The New Normal

Sounds like a subject philosophers could debate for a long time. What is normal?

When we were in New York recently my son-in-law asked me how I felt. I said fine, I guess; but what I really want to feel is normal again. By that I meant how I used to feel before chemo.

Before chemo I could wake up in the morning and jump out of bed, get my shower, start breakfast, make the bed and begin my day without hesitation or pause. I could eat whatever I wanted without a care (other than worrying about fat content or calories or sugar). I could get up early and go to a meeting, walk to and from appointments and shopping trips, pick up last minute and go do whatever – dinner, movie, a concert, even stay up until midnight, one o’clock. Doing all this and feeling - well, good. We didn’t hesitate to plan trips and go when we got the urge.

During my first course of treatment, I had to be at the infusion center every week for three weeks, then had one week off, so things had to be planned around this – very doable. Other than one day of minor nausea and tiredness, the chemo didn’t debilitate me that much. I could even walk to and from the infusion center in all weather. We did take a trip or two when I could arrange it around a break in treatment – and twice actually took a week off of treatment. There was some neuropathy which was not debilitating, and for the most part, things hummed along.
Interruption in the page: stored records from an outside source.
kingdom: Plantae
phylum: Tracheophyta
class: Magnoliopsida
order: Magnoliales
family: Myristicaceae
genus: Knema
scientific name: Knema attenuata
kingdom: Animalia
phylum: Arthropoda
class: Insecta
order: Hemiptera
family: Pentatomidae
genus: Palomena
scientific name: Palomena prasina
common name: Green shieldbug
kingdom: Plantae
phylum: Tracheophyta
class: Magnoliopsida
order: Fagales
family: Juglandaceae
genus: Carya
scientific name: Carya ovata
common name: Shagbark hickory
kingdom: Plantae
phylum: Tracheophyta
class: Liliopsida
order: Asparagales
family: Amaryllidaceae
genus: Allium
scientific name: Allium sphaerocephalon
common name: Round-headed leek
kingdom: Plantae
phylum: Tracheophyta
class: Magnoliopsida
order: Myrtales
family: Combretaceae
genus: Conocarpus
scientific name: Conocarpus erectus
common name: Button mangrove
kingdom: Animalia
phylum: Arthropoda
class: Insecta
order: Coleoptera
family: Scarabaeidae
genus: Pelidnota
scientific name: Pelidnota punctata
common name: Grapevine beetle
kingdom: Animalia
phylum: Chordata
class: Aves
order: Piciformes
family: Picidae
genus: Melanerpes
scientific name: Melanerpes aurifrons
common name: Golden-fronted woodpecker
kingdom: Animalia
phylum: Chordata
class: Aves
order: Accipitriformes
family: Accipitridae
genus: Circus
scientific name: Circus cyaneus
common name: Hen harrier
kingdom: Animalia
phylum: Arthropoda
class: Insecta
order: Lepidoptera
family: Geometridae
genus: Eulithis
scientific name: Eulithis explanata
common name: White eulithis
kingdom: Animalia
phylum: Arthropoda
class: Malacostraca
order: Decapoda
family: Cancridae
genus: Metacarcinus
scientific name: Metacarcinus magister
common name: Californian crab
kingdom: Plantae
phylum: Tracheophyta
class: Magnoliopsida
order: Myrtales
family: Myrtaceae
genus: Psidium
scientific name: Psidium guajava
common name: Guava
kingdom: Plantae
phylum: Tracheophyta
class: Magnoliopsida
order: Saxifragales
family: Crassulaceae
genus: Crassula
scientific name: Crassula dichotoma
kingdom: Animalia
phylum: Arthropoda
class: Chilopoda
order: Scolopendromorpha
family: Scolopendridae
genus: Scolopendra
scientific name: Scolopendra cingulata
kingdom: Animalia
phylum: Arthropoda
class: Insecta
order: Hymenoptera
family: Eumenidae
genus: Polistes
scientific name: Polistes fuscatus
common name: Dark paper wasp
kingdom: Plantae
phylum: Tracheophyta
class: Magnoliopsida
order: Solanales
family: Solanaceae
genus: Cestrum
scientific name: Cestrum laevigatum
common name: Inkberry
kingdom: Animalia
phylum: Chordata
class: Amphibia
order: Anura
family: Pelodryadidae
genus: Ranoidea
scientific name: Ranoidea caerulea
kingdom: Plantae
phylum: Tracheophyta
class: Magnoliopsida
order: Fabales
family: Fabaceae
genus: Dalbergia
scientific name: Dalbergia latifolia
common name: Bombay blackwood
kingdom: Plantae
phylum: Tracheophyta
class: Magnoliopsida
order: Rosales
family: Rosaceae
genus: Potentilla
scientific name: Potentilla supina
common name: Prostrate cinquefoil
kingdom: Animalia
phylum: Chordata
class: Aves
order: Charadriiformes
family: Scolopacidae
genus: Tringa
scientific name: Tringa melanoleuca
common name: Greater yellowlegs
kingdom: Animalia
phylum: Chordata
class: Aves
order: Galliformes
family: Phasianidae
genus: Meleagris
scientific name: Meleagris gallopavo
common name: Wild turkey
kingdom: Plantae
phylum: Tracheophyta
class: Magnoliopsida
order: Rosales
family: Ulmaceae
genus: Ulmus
Then I started the new chemo regiment which meant going to the infusion center once every three week, but taking chemo pills for 14 days, leaving one week to “recover” before the next trouncing. This chemo inhibited my ability to walk as much as I used to including using the treadmill at the gym. I was constantly tired, so tired that just the thought of going to the gym seemed like a major hurdle. It takes me many minutes to actually get out of bed and over an hour to get dressed. I rarely utter a word to Thierry for the first hour or so after I get up. Often I have to sit to deal with the regular morning headaches that sear through the right side of my head and neck.

My diet changed dramatically because my mouth became so sensitive, including the onset of mouth sores which I never had to deal with before. I am usually in bed by 10:00 and rarely get up before 7:30. I don’t like to make plans in advance anymore because I am not sure how I will feel – although we do have reservations for a stay in upstate NY in February (I am so determined to go). I still managed to work but timed meetings carefully to ensure I’d be physically able to make the meeting.

So as I began to accept this new normal and adapt, I learned last week that the chemo is not working. My substitute oncologist (who I like) is looking for an alternative chemo to start either this week or next.

I guess what I am learning from all of this is that feeling normal is relative… It’s just how you adapt to how you feel and decide that you can still live and enjoy life, within its limitations. But I still miss those nights of drinking and laughing until 1:00 in the morning!